In accordance with some embodiments of the present disclosure, a method includes forming a dielectric region between a first semiconductor fin and a second semiconductor fin, wherein the dielectric region comprises a first dielectric layer comprising a bottom portion and sidewall portions over and connected to opposite ends of the bottom portion; and a second dielectric layer between the sidewall portions of the first dielectric layer; recessing the sidewall portions of the first dielectric layer; recessing the first semiconductor fin and the second semiconductor fin to form a first recess and a second recess, respectively; and epitaxially growing a first epitaxy semiconductor region and a second epitaxy semiconductor region from the first recess and the second recess. In an embodiment, portions of the first semiconductor fin and the second semiconductor fin higher than top surfaces of remaining portions of the sidewall portions of the first dielectric layer form a first and a second protruding semiconductor fin, respectively. In an embodiment, the first epitaxy semiconductor region and the second epitaxy semiconductor region are laterally limited in growth by the second dielectric layer. In an embodiment, the first epitaxy semiconductor region forms a vertical interface with the second dielectric layer. In an embodiment, when the epitaxially growing is finished, the first epitaxy semiconductor region does not have any portion overlapping the second dielectric layer.

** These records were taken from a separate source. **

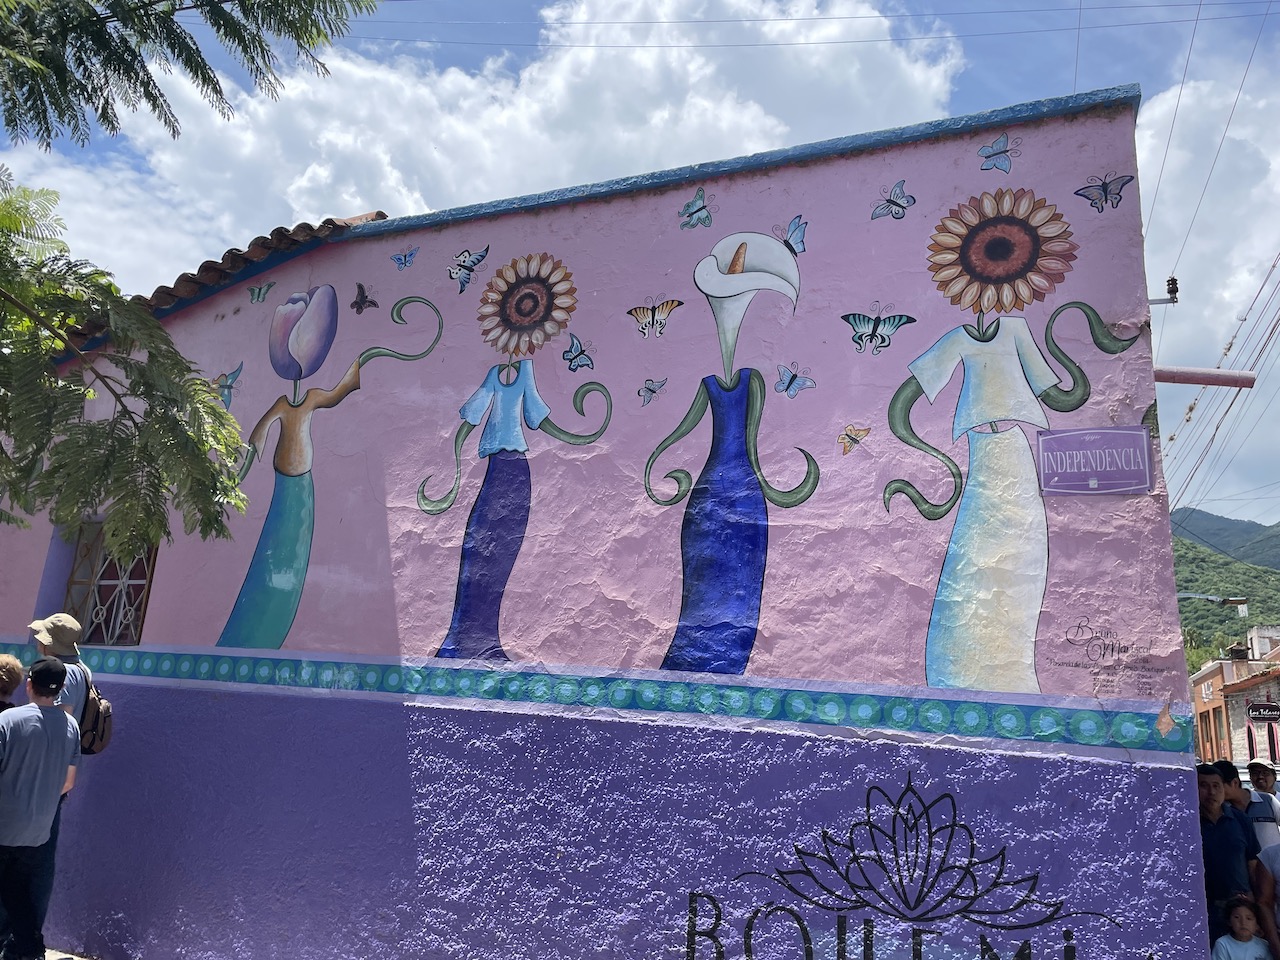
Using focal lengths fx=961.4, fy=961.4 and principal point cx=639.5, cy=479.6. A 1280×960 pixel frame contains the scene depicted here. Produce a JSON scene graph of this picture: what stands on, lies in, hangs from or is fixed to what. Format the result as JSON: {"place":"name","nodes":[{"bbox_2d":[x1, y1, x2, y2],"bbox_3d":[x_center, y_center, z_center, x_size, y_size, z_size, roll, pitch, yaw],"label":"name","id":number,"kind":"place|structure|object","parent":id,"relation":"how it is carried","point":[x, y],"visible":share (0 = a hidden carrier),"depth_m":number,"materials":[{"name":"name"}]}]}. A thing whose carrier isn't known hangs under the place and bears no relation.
{"place":"outdoors","nodes":[
{"label":"outdoors","id":0,"kind":"place"},
{"bbox_2d":[43,946,91,959],"label":"pavement","id":1,"kind":"structure","parent":0,"point":[75,958],"materials":[{"name":"grey stone"}]},
{"bbox_2d":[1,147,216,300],"label":"cloud","id":2,"kind":"structure","parent":0,"point":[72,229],"materials":[{"name":"white"}]},
{"bbox_2d":[67,0,968,283],"label":"cloud","id":3,"kind":"structure","parent":0,"point":[767,122],"materials":[{"name":"white"}]},
{"bbox_2d":[1,92,1198,957],"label":"building","id":4,"kind":"structure","parent":0,"point":[772,186],"depth_m":5.08,"materials":[{"name":"paint"}]},
{"bbox_2d":[59,520,154,644],"bbox_3d":[-3.900,0.722,7.141,1.076,1.070,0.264,-3,-13,24],"label":"window","id":5,"kind":"structure","parent":4,"relation":"in","point":[149,587],"depth_m":7.18,"materials":[{"name":"brown"}]},
{"bbox_2d":[56,210,384,348],"bbox_3d":[-3.905,-1.299,7.906,4.063,1.393,3.568,-3,-13,24],"label":"tiled roof","id":6,"kind":"structure","parent":4,"relation":"on","point":[279,232],"depth_m":6.71,"materials":[{"name":"tile"}]},
{"bbox_2d":[214,364,242,409],"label":"butterfly decoration","id":7,"kind":"object","parent":4,"relation":"attached to","point":[226,385],"visible":0.87,"depth_m":6.10,"materials":[{"name":"blue paint"}]},
{"bbox_2d":[248,282,273,303],"bbox_3d":[-2.338,-1.155,5.927,0.193,0.142,0.088,-3,-13,24],"label":"butterfly decoration","id":8,"kind":"object","parent":4,"relation":"attached to","point":[258,291],"visible":0.98,"depth_m":5.92,"materials":[{"name":"green paint"}]},
{"bbox_2d":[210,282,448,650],"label":"mural","id":9,"kind":"object","parent":4,"relation":"attached to","point":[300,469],"visible":0.96,"depth_m":6.23,"materials":[{"name":"paint"}]},
{"bbox_2d":[351,283,376,313],"bbox_3d":[-1.623,-1.065,5.662,0.175,0.170,0.088,-3,-13,24],"label":"butterfly decoration","id":10,"kind":"object","parent":4,"relation":"attached to","point":[372,302],"visible":0.99,"depth_m":5.65,"materials":[{"name":"paint"}]},
{"bbox_2d":[390,247,417,270],"bbox_3d":[-1.367,-1.287,5.572,0.176,0.146,0.053,-3,-13,24],"label":"butterfly decoration","id":11,"kind":"object","parent":4,"relation":"attached to","point":[412,254],"visible":0.98,"depth_m":5.56,"materials":[{"name":"blue paint"}]},
{"bbox_2d":[446,245,489,291],"bbox_3d":[-1.014,-1.238,5.561,0.295,0.252,0.128,-6,-14,34],"label":"butterfly","id":12,"kind":"object","parent":4,"relation":"attached to","point":[465,267],"visible":0.98,"depth_m":5.55,"materials":[{"name":"blue"}]},
{"bbox_2d":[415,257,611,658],"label":"mural","id":13,"kind":"object","parent":4,"relation":"attached to","point":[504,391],"visible":0.95,"depth_m":5.60,"materials":[{"name":"blue"}]},
{"bbox_2d":[562,333,595,371],"bbox_3d":[-0.328,-0.681,5.113,0.195,0.190,0.103,-8,-16,42],"label":"butterfly decoration","id":14,"kind":"object","parent":4,"relation":"attached to","point":[581,350],"visible":0.98,"depth_m":5.11,"materials":[{"name":"blue paint"}]},
{"bbox_2d":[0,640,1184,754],"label":"border","id":15,"kind":"object","parent":4,"relation":"attached to","point":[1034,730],"visible":0.89,"depth_m":4.70,"materials":[{"name":"teal paint"}]},
{"bbox_2d":[640,377,668,404],"bbox_3d":[0.062,-0.457,4.891,0.105,0.137,0.131,13,-16,-42],"label":"butterfly","id":16,"kind":"object","parent":4,"relation":"attached to","point":[653,391],"visible":0.98,"depth_m":4.89},
{"bbox_2d":[626,297,683,337],"bbox_3d":[0.068,-0.890,5.192,0.350,0.221,0.092,-6,-14,35],"label":"butterfly","id":17,"kind":"object","parent":4,"relation":"attached to","point":[642,313],"visible":0.98,"depth_m":5.18},
{"bbox_2d":[678,187,712,229],"bbox_3d":[0.289,-1.410,5.002,0.217,0.211,0.047,-3,-13,24],"label":"butterfly decoration","id":18,"kind":"object","parent":4,"relation":"attached to","point":[706,216],"visible":0.98,"depth_m":4.99,"materials":[{"name":"green paint"}]},
{"bbox_2d":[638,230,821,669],"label":"mural","id":19,"kind":"object","parent":4,"relation":"attached to","point":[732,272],"visible":0.96,"depth_m":5.05,"materials":[{"name":"blue paint"}]},
{"bbox_2d":[780,216,807,254],"bbox_3d":[0.749,-1.210,4.749,0.088,0.181,0.170,11,-14,-36],"label":"butterfly decoration","id":20,"kind":"object","parent":4,"relation":"attached to","point":[796,224],"visible":0.95,"depth_m":4.74,"materials":[{"name":"blue paint"}]},
{"bbox_2d":[774,364,816,398],"bbox_3d":[0.735,-0.472,4.618,0.201,0.161,0.062,-6,-14,36],"label":"butterfly decoration","id":21,"kind":"object","parent":4,"relation":"attached to","point":[804,380],"visible":0.98,"depth_m":4.61,"materials":[{"name":"blue paint"}]},
{"bbox_2d":[837,424,871,454],"bbox_3d":[0.967,-0.190,4.380,0.125,0.136,0.092,-9,-16,43],"label":"butterfly","id":22,"kind":"object","parent":4,"relation":"attached to","point":[854,439],"visible":0.98,"depth_m":4.38},
{"bbox_2d":[840,309,916,354],"bbox_3d":[1.149,-0.748,4.718,0.386,0.235,0.105,-3,-13,24],"label":"decoration","id":23,"kind":"object","parent":4,"relation":"attached to","point":[870,334],"visible":0.98,"depth_m":4.71,"materials":[{"name":"teal paint"}]},
{"bbox_2d":[869,181,915,220],"bbox_3d":[1.173,-1.301,4.470,0.218,0.176,0.061,-3,-13,24],"label":"butterfly decoration","id":24,"kind":"object","parent":4,"relation":"attached to","point":[897,205],"visible":0.98,"depth_m":4.47,"materials":[{"name":"blue paint"}]},
{"bbox_2d":[683,772,1124,959],"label":"logo","id":25,"kind":"object","parent":4,"relation":"attached to","point":[693,894],"visible":0.99,"depth_m":4.30,"materials":[{"name":"black paint"}]},
{"bbox_2d":[977,134,1018,173],"bbox_3d":[1.636,-1.496,4.391,0.202,0.176,0.048,-3,-13,24],"label":"butterfly decoration","id":26,"kind":"object","parent":4,"relation":"attached to","point":[987,157],"visible":0.99,"depth_m":4.39,"materials":[{"name":"blue paint"}]},
{"bbox_2d":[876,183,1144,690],"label":"mural","id":27,"kind":"object","parent":4,"relation":"attached to","point":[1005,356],"visible":0.96,"depth_m":4.47,"materials":[{"name":"paint"}]},
{"bbox_2d":[1035,425,1152,495],"bbox_3d":[2.077,-0.079,4.397,0.547,0.316,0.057,-3,-13,24],"label":"street sign","id":28,"kind":"object","parent":4,"relation":"attached to","point":[1090,431],"visible":0.99,"depth_m":4.38,"materials":[{"name":"purple metal"}]},
{"bbox_2d":[1074,172,1133,211],"bbox_3d":[2.040,-1.279,4.231,0.263,0.176,0.042,-4,-13,28],"label":"butterfly decoration","id":29,"kind":"object","parent":4,"relation":"attached to","point":[1106,200],"visible":0.98,"depth_m":4.23,"materials":[{"name":"blue paint"}]},
{"bbox_2d":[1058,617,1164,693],"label":"lettering","id":30,"kind":"object","parent":4,"relation":"attached to","point":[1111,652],"visible":0.99,"depth_m":4.12,"materials":[{"name":"black paint"}]},
{"bbox_2d":[1147,276,1179,306],"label":"insulator","id":31,"kind":"object","parent":4,"relation":"attached to","point":[1172,283],"visible":0.8,"depth_m":5.77,"materials":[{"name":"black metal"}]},
{"bbox_2d":[1151,365,1259,387],"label":"pipe","id":32,"kind":"object","parent":4,"relation":"attached to","point":[1246,375],"visible":0.82,"depth_m":5.41,"materials":[{"name":"metal"}]},
{"bbox_2d":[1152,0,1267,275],"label":"power line","id":33,"kind":"object","parent":4,"relation":"attached to","point":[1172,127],"visible":0.96,"depth_m":10.44,"materials":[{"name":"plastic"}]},
{"bbox_2d":[1176,593,1248,608],"bbox_3d":[8.530,1.938,14.729,1.510,0.425,0.381,-3,-13,24],"label":"street lamp","id":34,"kind":"object","parent":4,"relation":"attached to","point":[1230,601],"visible":0.86,"depth_m":14.55,"materials":[{"name":"metal"}]},
{"bbox_2d":[1168,249,1279,515],"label":"power line","id":35,"kind":"object","parent":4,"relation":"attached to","point":[1172,439],"visible":0.98,"depth_m":14.03,"materials":[{"name":"black metal"}]},
{"bbox_2d":[0,0,1279,531],"label":"sky","id":36,"kind":"structure","parent":0,"point":[989,63],"materials":[{"name":"blue"}]},
{"bbox_2d":[357,0,1278,36],"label":"power line","id":37,"kind":"object","parent":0,"point":[605,22],"visible":0.95,"depth_m":12.21,"materials":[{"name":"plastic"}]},
{"bbox_2d":[1135,70,1279,516],"label":"cloud","id":38,"kind":"structure","parent":0,"point":[1212,391],"materials":[{"name":"white"}]},
{"bbox_2d":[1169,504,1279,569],"label":"mountain","id":39,"kind":"structure","parent":0,"point":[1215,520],"materials":[{"name":"green plant"}]},
{"bbox_2d":[1170,512,1279,672],"label":"hill","id":40,"kind":"structure","parent":0,"point":[1185,587],"materials":[{"name":"green plant"}]},
{"bbox_2d":[1189,624,1279,767],"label":"distant building","id":41,"kind":"structure","parent":0,"point":[1201,705],"depth_m":34.26,"materials":[{"name":"brick"}]},
{"bbox_2d":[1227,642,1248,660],"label":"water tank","id":42,"kind":"object","parent":41,"relation":"on","point":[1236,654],"visible":0.84,"depth_m":35.15,"materials":[{"name":"black plastic"}]},
{"bbox_2d":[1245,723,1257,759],"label":"window","id":43,"kind":"structure","parent":41,"relation":"in","point":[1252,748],"depth_m":25.81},
{"bbox_2d":[1246,701,1279,722],"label":"sign","id":44,"kind":"object","parent":41,"relation":"attached to","point":[1254,711],"visible":0.98,"depth_m":28.14,"materials":[{"name":"black"}]},
{"bbox_2d":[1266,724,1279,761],"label":"window","id":45,"kind":"structure","parent":41,"relation":"in","point":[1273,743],"depth_m":26.52,"materials":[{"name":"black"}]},
{"label":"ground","id":46,"kind":"structure","parent":0},
{"bbox_2d":[0,652,24,711],"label":"person","id":47,"kind":"object","parent":46,"relation":"on","point":[19,668],"visible":0.72,"depth_m":5.42},
{"bbox_2d":[0,656,82,959],"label":"man","id":48,"kind":"object","parent":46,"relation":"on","point":[56,791],"visible":1,"depth_m":4.92},
{"bbox_2d":[29,610,95,744],"bbox_3d":[-3.341,1.553,5.316,0.524,1.704,0.479,-3,-13,24],"label":"man","id":49,"kind":"object","parent":46,"relation":"on","point":[78,681],"visible":0.36,"depth_m":5.39},
{"bbox_2d":[68,661,113,757],"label":"backpack","id":50,"kind":"object","parent":49,"relation":"on","point":[102,740],"visible":0.49,"depth_m":5.42,"materials":[{"name":"fabric"}]},
{"bbox_2d":[0,0,378,561],"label":"tree","id":51,"kind":"object","parent":46,"relation":"on","point":[107,17],"visible":0.98,"depth_m":4.38,"materials":[{"name":"green plant"}]},
{"bbox_2d":[1194,762,1265,950],"bbox_3d":[3.025,2.164,5.074,0.521,1.236,0.499,7,-12,-22],"label":"man","id":52,"kind":"object","parent":46,"relation":"on","point":[1209,786],"visible":0.6,"depth_m":4.97},
{"bbox_2d":[1211,894,1272,959],"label":"child","id":53,"kind":"object","parent":46,"relation":"on","point":[1244,910],"visible":1,"depth_m":4.92},
{"bbox_2d":[1214,758,1279,848],"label":"man","id":54,"kind":"object","parent":46,"relation":"on","point":[1238,797],"visible":0.37,"depth_m":6.21},
{"bbox_2d":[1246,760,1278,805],"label":"person","id":55,"kind":"object","parent":46,"relation":"on","point":[1260,770],"visible":0.47,"depth_m":8.24},
{"bbox_2d":[1256,839,1279,957],"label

In accordance with some embodiments of the present disclosure, an integrated circuit device includes a semiconductor substrate; isolation regions extending into the semiconductor substrate; a semiconductor region between opposite portions of the isolation regions; a first dielectric fin and a second dielectric fin on opposite sides of the semiconductor region; and an epitaxy region over and contacting the semiconductor region, wherein the epitaxy region extends laterally beyond edges of the semiconductor region to contact the first dielectric fin and the second dielectric fin. In an embodiment, the epitaxy region forms vertical interfaces with the first dielectric fin and the second dielectric fin. In an embodiment, an entirety of the epitaxy region is in a region between the first dielectric fin and the second dielectric fin. In an embodiment, a portion of the epitaxy region overlaps the first dielectric fin. In an embodiment, the integrated circuit device further includes an air gap between the epitaxy region and the first dielectric fin.

The foregoing outlines features of several embodiments so that those skilled in the art may better understand the aspects of the present disclosure. Those skilled in the art should appreciate that they may readily use the present disclosure as a basis for designing or modifying other processes and structures for carrying out the same purposes and/or achieving the same advantages of the embodiments introduced herein. Those skilled in the art should also realize that such equivalent constructions do not depart from the spirit and scope of the present disclosure, and that they may make various changes, substitutions, and alterations herein without departing from the spirit and scope of the present disclosure.